> What to do:
If a line in the listing below holds the word "hand", it counts toward the total; report that total alone.

--- Data extract ---

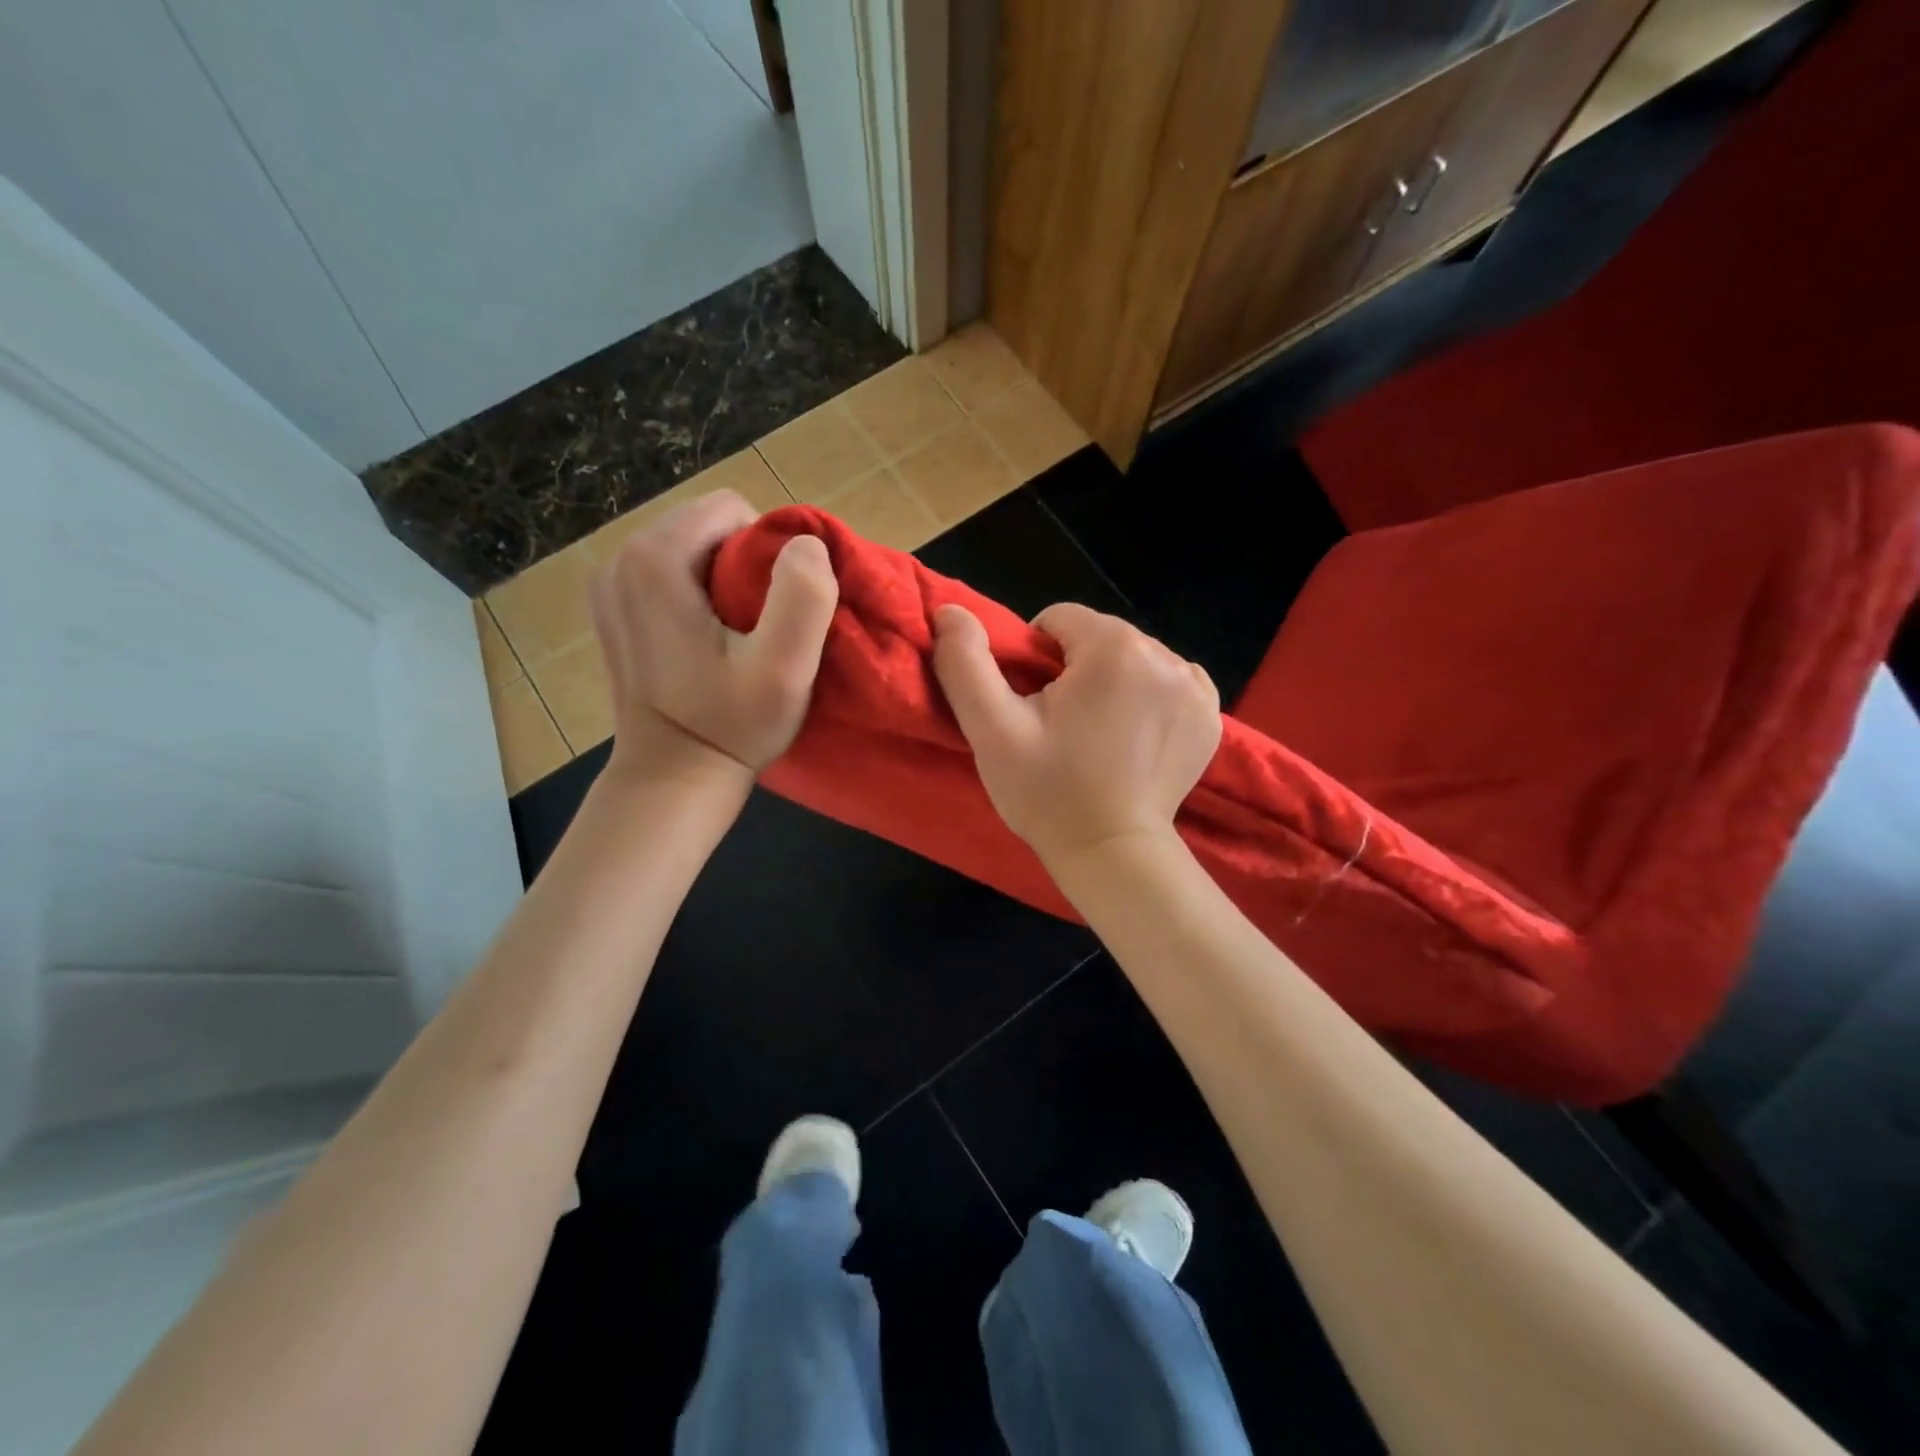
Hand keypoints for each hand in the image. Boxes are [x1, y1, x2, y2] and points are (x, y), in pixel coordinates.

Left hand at [591, 490, 837, 784]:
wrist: (671, 778)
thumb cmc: (729, 725)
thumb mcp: (784, 668)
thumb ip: (803, 595)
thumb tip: (807, 544)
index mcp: (655, 558)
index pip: (733, 510)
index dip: (771, 551)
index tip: (779, 608)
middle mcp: (620, 558)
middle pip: (709, 526)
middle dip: (747, 564)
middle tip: (763, 625)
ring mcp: (609, 584)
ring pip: (691, 549)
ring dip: (725, 580)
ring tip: (740, 634)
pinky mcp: (612, 609)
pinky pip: (669, 574)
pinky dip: (698, 595)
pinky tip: (709, 641)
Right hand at [931, 601, 1220, 865]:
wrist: (1111, 853)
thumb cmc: (1048, 791)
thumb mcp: (992, 729)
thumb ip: (965, 663)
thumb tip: (949, 611)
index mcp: (1113, 648)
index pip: (1059, 619)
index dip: (1034, 657)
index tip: (1034, 705)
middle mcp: (1164, 655)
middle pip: (1099, 637)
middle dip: (1076, 668)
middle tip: (1061, 725)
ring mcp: (1195, 686)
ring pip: (1134, 658)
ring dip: (1112, 681)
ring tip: (1097, 734)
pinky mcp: (1210, 715)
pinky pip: (1169, 682)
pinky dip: (1149, 697)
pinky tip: (1133, 735)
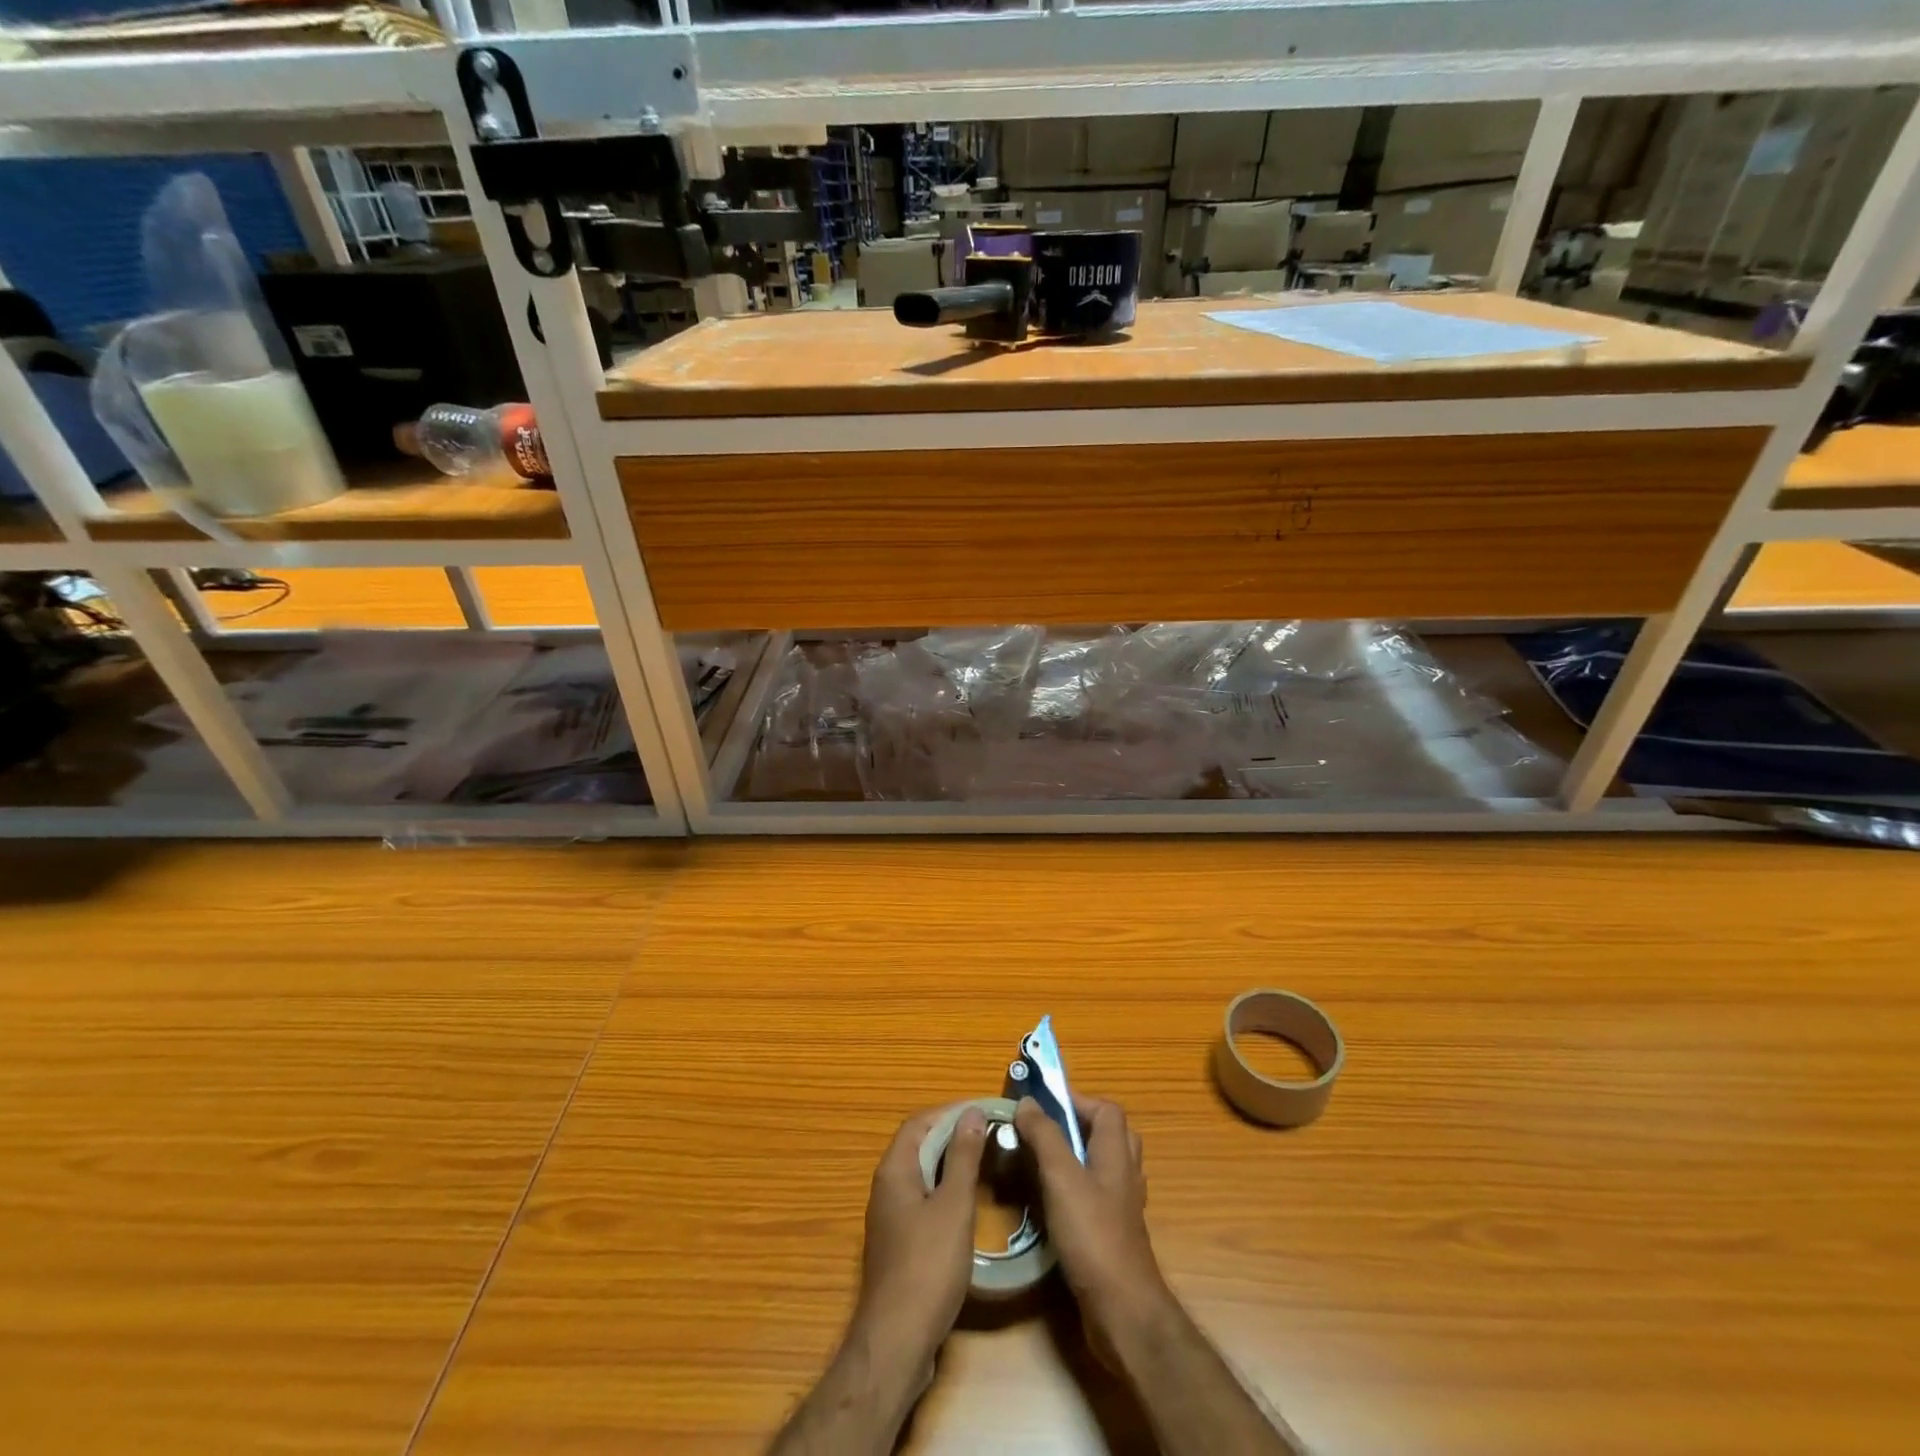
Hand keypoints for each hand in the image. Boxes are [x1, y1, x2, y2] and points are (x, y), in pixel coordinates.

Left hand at [852, 1105, 989, 1370]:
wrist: (897, 1342)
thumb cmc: (928, 1266)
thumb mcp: (953, 1206)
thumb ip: (964, 1157)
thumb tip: (973, 1112)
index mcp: (894, 1170)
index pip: (920, 1122)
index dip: (950, 1112)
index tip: (983, 1110)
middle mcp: (886, 1187)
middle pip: (919, 1145)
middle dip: (952, 1135)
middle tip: (989, 1134)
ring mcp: (890, 1217)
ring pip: (922, 1174)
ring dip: (949, 1163)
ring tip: (984, 1162)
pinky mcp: (898, 1244)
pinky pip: (922, 1200)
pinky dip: (944, 1191)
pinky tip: (967, 1205)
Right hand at [1015, 1095, 1171, 1335]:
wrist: (1123, 1311)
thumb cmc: (1093, 1235)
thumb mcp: (1061, 1177)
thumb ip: (1044, 1136)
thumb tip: (1027, 1103)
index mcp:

---

> Solved exercise:
6